Although formed in a developing tradition of a very different sort, I can wholly share the admiration for the many instances of her crusading mission. My own list would include her sustained enthusiasm for the work of Welles (not only for the early work, but involving, as well, an unusually perceptive review of Chimes of Midnight); her valiant and effective championing of Godard (in contrast with her wholly unreasoned dismissal of Kubrick); the shrewd appraisal of Brando’s career as he contended with the industry’s constraints; her delightfully canny and unorthodox consideration of the Western’s role in the film industry, of its geriatric dimension—and of what it must mean for John Wayne at sixty or more to have gone on mounting a horse to earn his living. In contrast, there was her delight in young bodies at play (that of John Travolta in particular). One recalls, too, her review of a mediocre film on Billie Holiday that revealed Kael’s deep love of jazz. She was expert in the assessment of a career, sensitive in the discernment of subtlety in performance, impatient with unsupported claims to profundity, explicit or merely implicit. And, of course, she was proficient in the ax job. Her definitive demolition of Stanley Kramer’s role and work is a superb example of the genre.
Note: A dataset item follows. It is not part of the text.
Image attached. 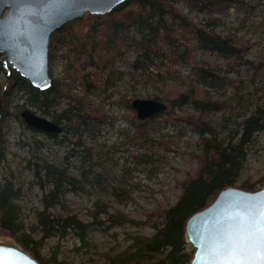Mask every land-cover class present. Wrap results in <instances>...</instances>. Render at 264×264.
<instances>
[{"label":"trees","instance_id":"1","mask_svg":"<svg viewBox=\"0 0 264 264\" xmlns=\"http://www.w3.org/2000/svg\"><path fill=\"white\" fill-rule=\"evenodd\" d=\"M180 2L195 8L213 7L204 0H128L108 15H87L67 24L50 38L49 67L57 60L62 69L58 77L50 69L51 87L44 92L34 89L0 56V234L15 240L39 264H59V244L68 236L78 246L77 252L89 247L95 230L109 232L126 225L149 228L153 233L126 235L127 247L104 254L103 264H189L192 251L184 240L188 218L208 207L225 188L249 193L264 188V177L243 179L248 148L256 136L264 134V89L242 91L246 96H237L233 109L209 92H225L231 84L220 77L224 71L221 65L227 75L245 67L254 76L262 65L253 67L245 59L248 47L243 40L222 38L215 33L214 23L198 26L190 22L176 8ZM254 84L256 78L251 77L250 85ZM142 91L151 92L147 98L165 104L167 111L139 121L131 102L141 97ZM259 92L263 93L256 98ZM250 105L253 110L248 112ZM110 106L123 110L124 117H113ZM26 110L50 120L61 133L43 134L27 128L21 118ZM216 114L221 115L218 125L206 121ZM118 120H125L131 131L118 130L119 139L108 148L101 140ZM11 122L65 149L66 165L49 164L37 155L26 162L42 194V210L35 213L29 226L19 206L22 189L11 175L3 173L7 163L5 131ZM162 123L176 124L198 137V167L180 184L173 206L145 213L143 222L110 213L99 200L87 210L88 221L63 208L66 194L89 195L88 190L128 204L137 185L115 178L109 161L124 151L131 158L133 173L155 164L160 159V145L170 151L166 142L151 137ZM42 144L36 149L44 148ZM70 167L76 175L69 172ZM122 171L128 170L124 167ZM55 207L63 208L64 215L54 214ZM50 240L56 244L49 261L43 250Z\"/></svg>","mask_w":264,"mask_h":264},{"label":"rangeland","instance_id":"2","mask_svg":"<svg viewBox=\"0 0 264 264\" xmlns=\"http://www.w3.org/2000/svg\"><path fill=\"white\" fill-rule=\"evenodd\" d=\"M204 1L212 3L213 7H204V9L201 7L195 8L194 6L180 2L176 5V8L190 22L198 26L214 23L215 33L222 38L233 37L235 40H243L248 47L245 59L253 67L262 65V68L255 73V76L245 67H239L236 69L237 73L227 75L223 73L225 72V65H221L224 71L220 74V77L231 84L225 87V92L222 89L219 91L211 90L209 92L212 97L219 99L220 102L233 109L236 106L237 96L240 97L243 92L247 94L253 93L254 89H261V91L264 89V0ZM200 8L202 10H199ZM50 69L53 76L58 77L61 74L62 64L56 60L51 63ZM251 77L253 79L256 78L257 84H254V86L250 85ZM144 92L142 91L141 97H137L136 99L151 100L147 98V95L151 94V92ZM262 93L259 92L256 98L261 97ZM242 96L245 97L246 95L243 94ZM118 99V97L115 98L116 101ZM262 102L264 104V99ZM108 108L116 119H120L125 115V112L118 109L117 106H110ZM252 110V105L248 106L247 111L251 112ZM220 118L221 115L216 114L207 117L206 121L216 126L220 123ZM125 126H127L125 120H118L114 130H107L101 143L110 148L118 138V130L131 131ZM5 135L7 163L3 169V173L7 177L11 175L15 185L22 189L19 206L22 209L24 223L26 226H29L34 223L35 213L42 210V194L33 181L32 171L26 168V162L27 160L34 161V156L37 155L49 164L63 166L66 165L63 162L65 149L55 147L53 144L45 141L41 135H33L12 122L8 125ZM151 137L154 140H159V142H166L170 151L160 145L158 147L160 159L143 170V172L133 173L130 171L133 167L131 165V158L124 151L115 154L116 156H113V159L109 161V169L115 178L125 180L132 185H137V189L131 195L128 204H119L98 190H88L89 195L81 193L78 195L66 194L61 201L63 208L71 210L81 220L88 221L87 210L92 208V204L96 200H99L108 206L110 213L119 212L132 221L143 222L145 213L155 212L160 206H173L180 194V184L190 174H193L198 167L196 159L198 152L195 146L198 137L196 134L181 129L176 124L172 126L171 124L165 125L163 123L156 126V131L151 132ZM39 143H43L44 148L36 149ZM124 167L125 170H128L127 173L122 171ZM69 169L72 175H76L72 167ZM263 177L264 134L256 136L248 148V156L243 172V179L250 181H258ZM63 208L55 207L52 209V212L56 215H64L65 211ZM152 233L153 231L149 228H138L133 225H126L109 232H103L98 229L91 234L89 247L77 252L74 249L78 246L68 236L59 244L58 262L59 264H103L104 254L110 250L117 252L127 247L126 235L150 236ZM0 238L8 237L0 234ZM55 244L54 240H50L43 250V255L49 258V261L54 252ZM187 250L192 251L190 246H187Z\"/></svg>","mask_w":264,"mask_h":264},{"label":"water","instance_id":"3","mask_svg":"<svg viewBox=\"0 0 264 264\" xmlns=\"http://www.w3.org/2000/svg\"><path fill=\"white\" fill-rule=\"evenodd\" d=\"M128 0H0V56L34 89L51 87L49 43L51 36L67 24L85 16H105ZM131 108L143 122L167 111L165 104L134 99ZM21 118L27 128L43 134H60L50 120L26 110ZM264 188L255 193L225 188L205 209L185 223L184 240L191 247L189 264H210L216 248L217 229L229 216L247 218L261 207ZM0 264H39L15 240L0 238Z\"/></svg>","mask_w":264,"mask_h":264},{"label":"snow or ice","instance_id":"4","mask_svg":"<svg viewBox=\"0 0 264 264\" xmlns=\"http://www.w3.org/2000/svg\"><path fill=\"white\" fill-rule=\"evenodd\" d=\"M257 213L229 216L217 229L210 264H264V196Z\"/></svg>","mask_w":264,"mask_h":264}]
</instances>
Reading, or rereading these pieces, one sees clearly what bound her readers to this writer; she had instilled a sense of what was at work, and what was at stake, in the cinema as an industry and as an artistic practice. This—despite the narcissism, the frequently complacent subjectivity of judgment, the hysteria, the insistent denial of alternative methods of approach—has sustained the fidelity of her readers. That fidelity is easily understood. Indeed, during my ten years as Artforum’s editor for film and performance, I was proud and happy to welcome as a regular contributor another master of the vernacular. This was the first film critic (discovered long before in the small periodical section of a storefront branch of the Brooklyn Public Library) who had shown me that in challenging canons of achievement and taste one could think seriously and write convincingly about films—a critic whose project was both more modest and more rigorous: Manny Farber.

Annette Michelson is professor of cinema studies at New York University.